** Opening PROVIDED RECORDS block **

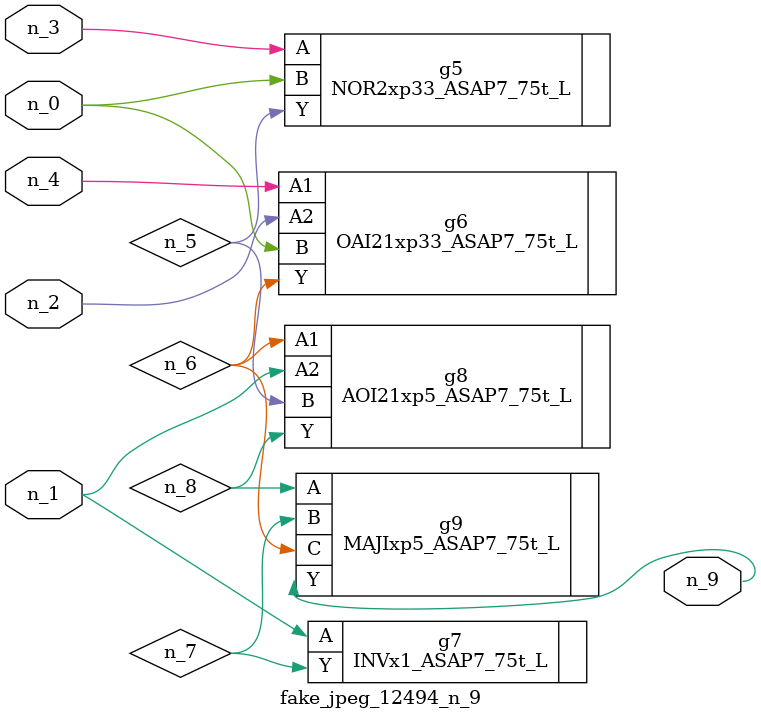
<source format=v>
module fake_jpeg_12494_n_9 (n_3, n_2, n_1, n_0, n_4, n_9);

input n_3;
input n_2;
input n_1;
input n_0;
input n_4;

output n_9;

wire n_8;
wire n_6;
wire n_5;
wire n_7;

NOR2xp33_ASAP7_75t_L g5 ( 
.A(n_3),
.B(n_0),
.Y(n_5)
);

OAI21xp33_ASAP7_75t_L g6 ( 
.A1(n_4),
.A2(n_2),
.B(n_0),
.Y(n_6)
);

INVx1_ASAP7_75t_L g7 ( 
.A(n_1),
.Y(n_7)
);

AOI21xp5_ASAP7_75t_L g8 ( 
.A1(n_6),
.A2(n_1),
.B(n_5),
.Y(n_8)
);

MAJIxp5_ASAP7_75t_L g9 ( 
.A(n_8),
.B(n_7),
.C(n_6),
.Y(n_9)
);


endmodule
</source>
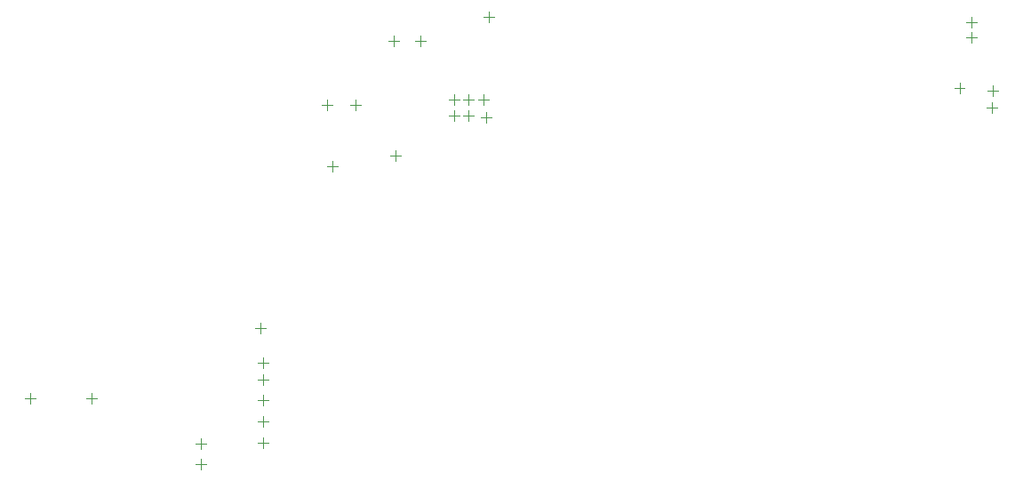
<source format=gbr>
%TF.GenerationSoftware,Altium Limited,Altium Designer,24.1.2 (44)*%
G04 Layer_Color=32896*
%FSLAX45Y45*%
%MOMM*%
%TF.SameCoordinates,57B3B6A3-E825-4013-9261-08072AB09D51*%
%TF.FilePolarity,Positive*%
%TF.FileFunction,Other,Bottom_Component_Center*%
%TF.Part,Single*%
G01*
G75*
%TA.AperFunction,NonConductor*%
%ADD88C,0.10000*%
D88*
X8547100Y7783406D02*
Y7883406D01*
X8497100Y7833406D02*
X8597100D01*
X8801100Y7785900D02*
Y7885900D01*
X8751100Y7835900D02*
X8851100D01*
X8178800Y7176300D02*
Y7276300D01*
X8128800Y7226300D02*
X8228800D01*
X7912100Y7176300D02*
Y7276300D01*
X7862100Y7226300D02*
X7962100D01*
X7962900Y6596100D02*
Y6696100D01*
X7912900Y6646100D02*
X8012900D01*
X8559800Y6696194D02*
Y6796194D01*
X8509800Y6746194D02*
X8609800D01*
X9423400Y7060100D02*
Y7160100D01*
X9373400Y7110100D02*
X9473400D01*
X9398000Y7228750D02*
Y7328750D01*
X9348000Y7278750D02*
X9448000D01*
X9258300Y7227100D02*
Y7327100D01*
X9208300Y7277100D02*
X9308300D01*
X9118600Y7227100D02*
Y7327100D01*
X9068600Y7277100D02*
X9168600D01*
X9118600Y7073050D02*
Y7173050D01*
X9068600Y7123050D02*
X9168600D01*
X9258300Y7076350D02*
Y7176350D01*
X9208300Y7126350D02*
X9308300D01*
X9448800Y8014500D02*
Y8114500D01*
X9398800Y8064500D02*
X9498800D01*
X7227100Y5105400D02*
X7327100D01*
X7277100Y5055400D02*
Y5155400D01*
X7252500Y4013200D02*
X7352500D01*
X7302500Y3963200D02*
Y4063200D01*
X7250850Y4419600D02*
X7350850D01*
X7300850Y4369600D02*
Y4469600D01*
X7250850Y4610100D02*
X7350850D01*
X7300850Y4560100D02*
Y4660100D01*
X7250850Y4775200D02*
X7350850D01*
X7300850Y4725200D02*
Y4825200D01*
X7250850Y4216400D02*
X7350850D01*
X7300850Y4166400D02*
Y4266400D01*
X6653700Y3810000D02*
X6753700D01*
X6703700Y3760000D02*
Y3860000D01*
X6653700Y4000500D02*
X6753700D01*
X6703700Y3950500D02*
Y4050500D01*
X5030000Y4432300D02*
X5130000D01*
X5080000Y4382300D02*
Y4482300D01*
X5664200Y4382300D02*
Y4482300D01*
X5614200Y4432300D02*
X5714200D01*
X13933099Y7341400D02*
Y7441400D01*
X13883099Y7391400D02*
X13983099D01*
X14047850Y7963700D02*
Y8063700D01*
X13997850Y8013700D02*
X14097850D01*
X14047850Y7824000D02*
Y7924000D01*
X13997850Y7874000D02*
X14097850D01*
X14238350Y7150900D02*
Y7250900D01*
X14188350Y7200900D02*
X14288350D01*
X14199400Y7364350D02*
X14299400D01*
X14249400Y7314350D02*
Y7414350D01*
%TF.MD5,00760e2bd041ffa32026f3d56328292d*%
M02*

</source>
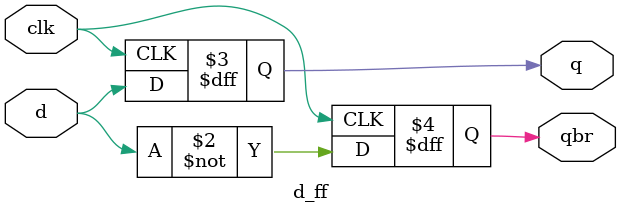
<source format=v>

module d_ff(q,qbr,clk,d);
  
  output reg q;
  output reg qbr;
  input clk,d;

  always @(posedge clk)
    begin
      q <= d;
      qbr <= ~d;
    end

endmodule

</source>
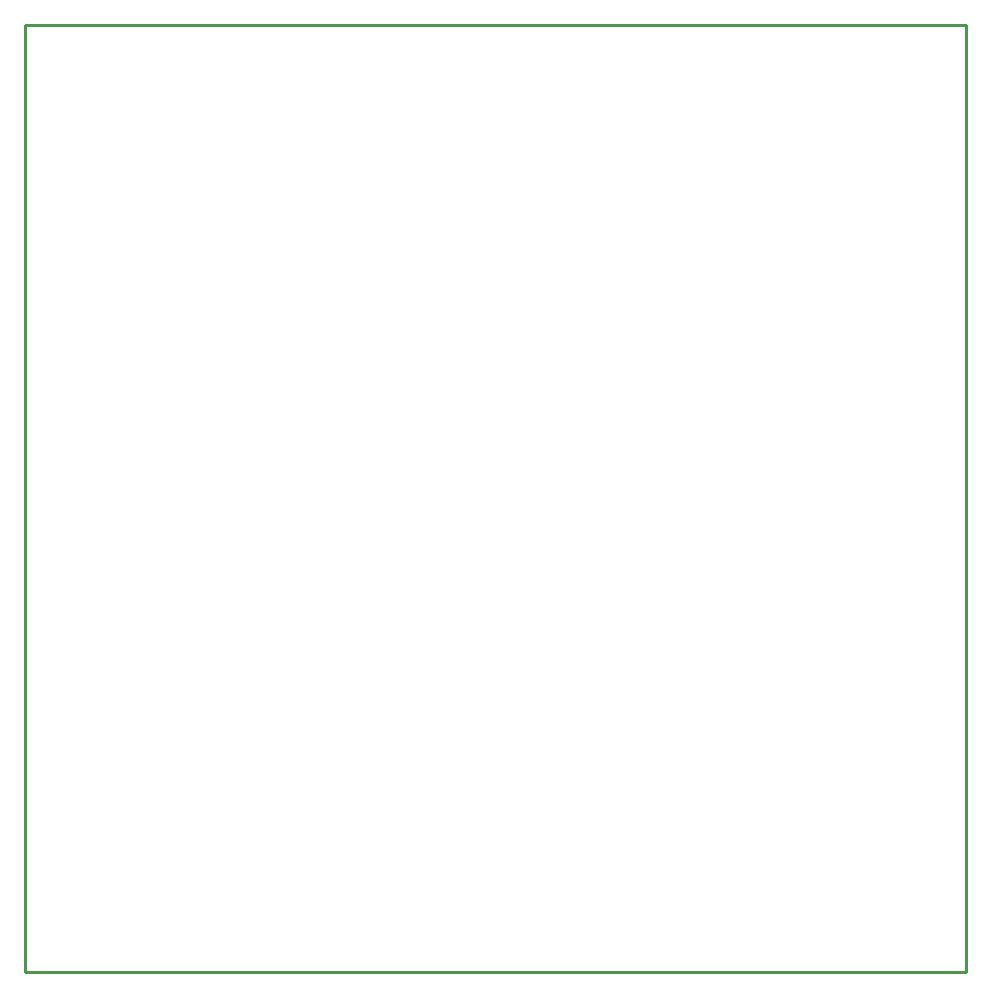
<source format=gbr>
G04 EAGLE Gerber X2 export*
%TF.Part,Single*%
%TF.FileFunction,Profile,NP*%
%TF.FilePolarity,Positive*%
%TF.GenerationSoftware,Autodesk,EAGLE,9.6.2*%
%TF.CreationDate,2020-09-24T10:56:33Z*%
G75*
%MOMM*%
%FSLAX34Y34*%
%LPD*%
%IN*%
%AMOC8*
5,1,8,0,0,1.08239X$1,22.5*%
G01*
%ADD10C,0.254000*%


D10*
X0Y0D02*
X796800Y0D01*
X796800Y801600D01*
X0Y801600D01*
X0Y0D01*
M02*

</source>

** Closing PROVIDED RECORDS block **

*WHAT TO PRODUCE*
The lines to retype begin with the one containing "Y8114500D01*" and end with the last line of the records. Reproduce them exactly and omit the pictures.

*ANSWER BELOW*
Y8114500D01*
X9398800Y8064500D02*
X9498800D01*
X7227100Y5105400D02*
X7327100D01*
X7277100Y5055400D02*
Y5155400D01*
X7252500Y4013200D02*
X7352500D01*
X7302500Y3963200D02*
Y4063200D01*
X7250850Y4419600D02*
X7350850D01*
X7300850Y4369600D02*
Y4469600D01*
X7250850Y4610100D02*
X7350850D01*
X7300850Y4560100D02*
Y4660100D01*
X7250850Y4775200D02*
X7350850D01*
X7300850Y4725200D02*
Y4825200D01*
X7250850Y4216400D02*
X7350850D01*
X7300850Y4166400D02*
Y4266400D01*
X6653700Y3810000D02*
X6753700D01*
X6703700Y3760000D02*
Y3860000D01*
X6653700Y4000500D02*
X6753700D01*
X6703700Y3950500D02*
Y4050500D01*
X5030000Y4432300D02*
X5130000D01*
X5080000Y4382300D02*
Y4482300D01*
X5664200Y4382300D02*
Y4482300D01*
X5614200Y4432300D02*
X5714200D01*
X13933099Y7341400D02*
Y7441400D01*
X13883099Y7391400D02*
X13983099D01*
X14047850Y7963700D02*
Y8063700D01*
X13997850Y8013700D02*
X14097850D01*
X14047850Y7824000D02*
Y7924000D01*
X13997850Y7874000D02*
X14097850D01*
X14238350Y7150900D02*
Y7250900D01*
X14188350Y7200900D02*
X14288350D01*
X14199400Y7364350D02*
X14299400D01*
X14249400Y7314350D02*
Y7414350D01*
%TF.MD5,00760e2bd041ffa32026f3d56328292d*%
M02*

</source>
<source format=v>

module d_ff(q,qbr,clk,d);
  
  output reg q;
  output reg qbr;
  input clk,d;

  always @(posedge clk)
    begin
      q <= d;
      qbr <= ~d;
    end

endmodule

</source>
<source format=gbr>
G04 EAGLE Gerber X2 export*
%TF.Part,Single*%
%TF.FileFunction,Profile,NP*%
%TF.FilePolarity,Positive*%
%TF.GenerationSoftware,Autodesk,EAGLE,9.6.2*%
%TF.CreationDate,2020-09-24T10:56:33Z*%
G75*
%MOMM*%
%FSLAX34Y34*%
%LPD*%
%IN*%
%AMOC8*
5,1,8,0,0,1.08239X$1,22.5*%
G01*
%ADD10C,0.254000*%


D10*
X0Y0D02*
X796800Y0D01*
X796800Y801600D01*
X0Y801600D01*
X0Y0D01*
M02*

</source>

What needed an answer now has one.